As shown in the following figure, HPCG performs at a rate 70 percent higher with the NVIDIA A100 GPGPU due to higher memory bandwidth:
Figure 3: HPCG performance comparison
Due to different memory size, the problem size used to obtain the best performance on the NVIDIA A100 GPGPU was 512 x 512 x 288 and on the NVIDIA V100S GPGPU was 256 x 256 x 256. For this blog, we used NUMA per socket (NPS)=4 and we obtained results without an NVLINK bridge. These results show that applications such as HPCG, which fits into GPU memory, can take full advantage of GPU memory and benefit from the higher memory bandwidth of the NVIDIA A100 GPGPU.
GROMACS
In addition to these two basic HPC benchmarks (HPL and HPCG), we also tested GROMACS, an HPC application. We compiled GROMACS 2020.4 with the CUDA compilers and OPENMPI, as shown in the following table:
Figure4: GROMACS performance with NVIDIA GPGPUs on the PowerEdge R7525 server
The GROMACS build included thread MPI (built in with the GROMACS package). All performance numbers were captured from the output “ns/day.” We evaluated multiple MPI ranks, separate PME ranks, and different nstlist values to achieve the best performance. In addition, we used settings with the best environment variables for GROMACS at runtime. Choosing the right combination of variables avoided expensive data transfer and led to significantly better performance for these datasets.

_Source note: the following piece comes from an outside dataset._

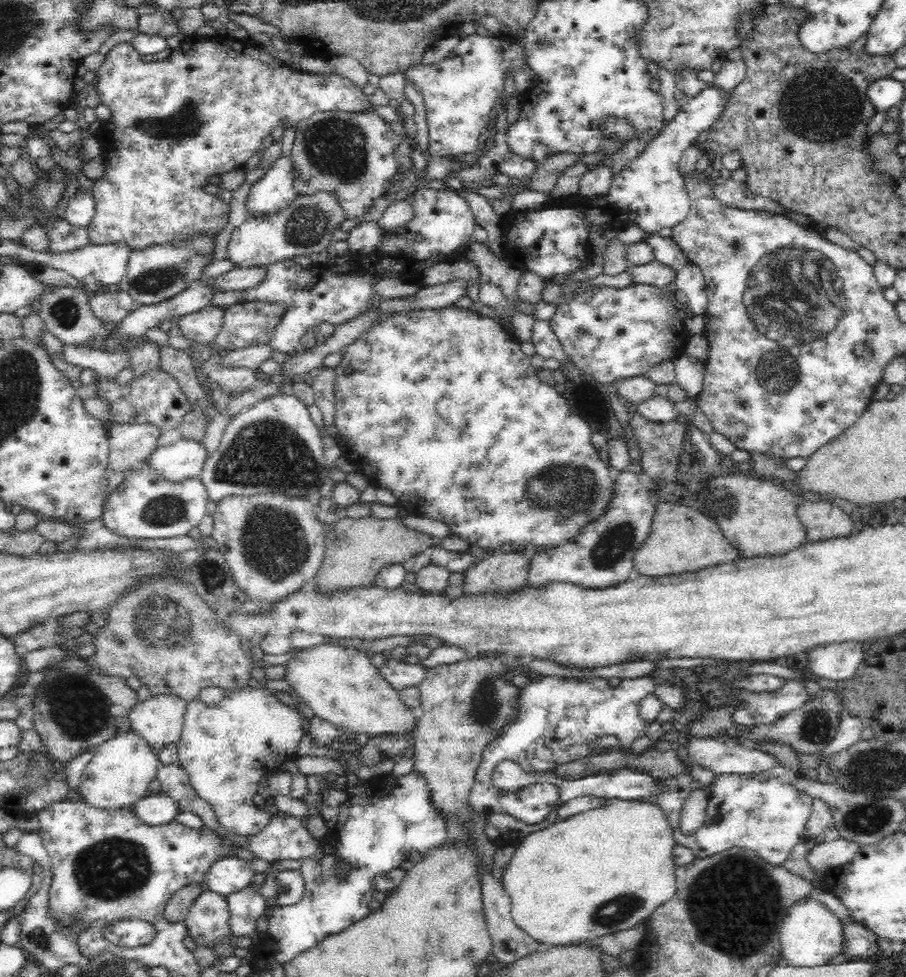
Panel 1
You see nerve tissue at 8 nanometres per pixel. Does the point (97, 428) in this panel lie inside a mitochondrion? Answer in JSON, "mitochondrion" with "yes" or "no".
{"mitochondrion":"no"}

GROMACS performance was based on a comparative analysis between NVIDIA V100S and NVIDIA A100 GPGPUs. Excerpts from our single-node multi-GPU analysis for two datasets showed a performance improvement of approximately 30 percent with the NVIDIA A100 GPGPU. This result is due to improved memory bandwidth of the NVIDIA A100 GPGPU. (For information about how the GROMACS code design enables lower memory transfer overhead, see Developer Blog: Creating Faster Molecular Dynamics Simulations with GROMACS 2020.)
Conclusion
The Dell PowerEdge R7525 server equipped with NVIDIA A100 GPGPUs shows exceptional performance improvements over servers equipped with previous versions of NVIDIA GPGPUs for applications such as HPL, HPCG, and GROMACS. These performance improvements for memory-bound applications such as HPCG and GROMACS can take advantage of higher memory bandwidth available with NVIDIA A100 GPGPUs.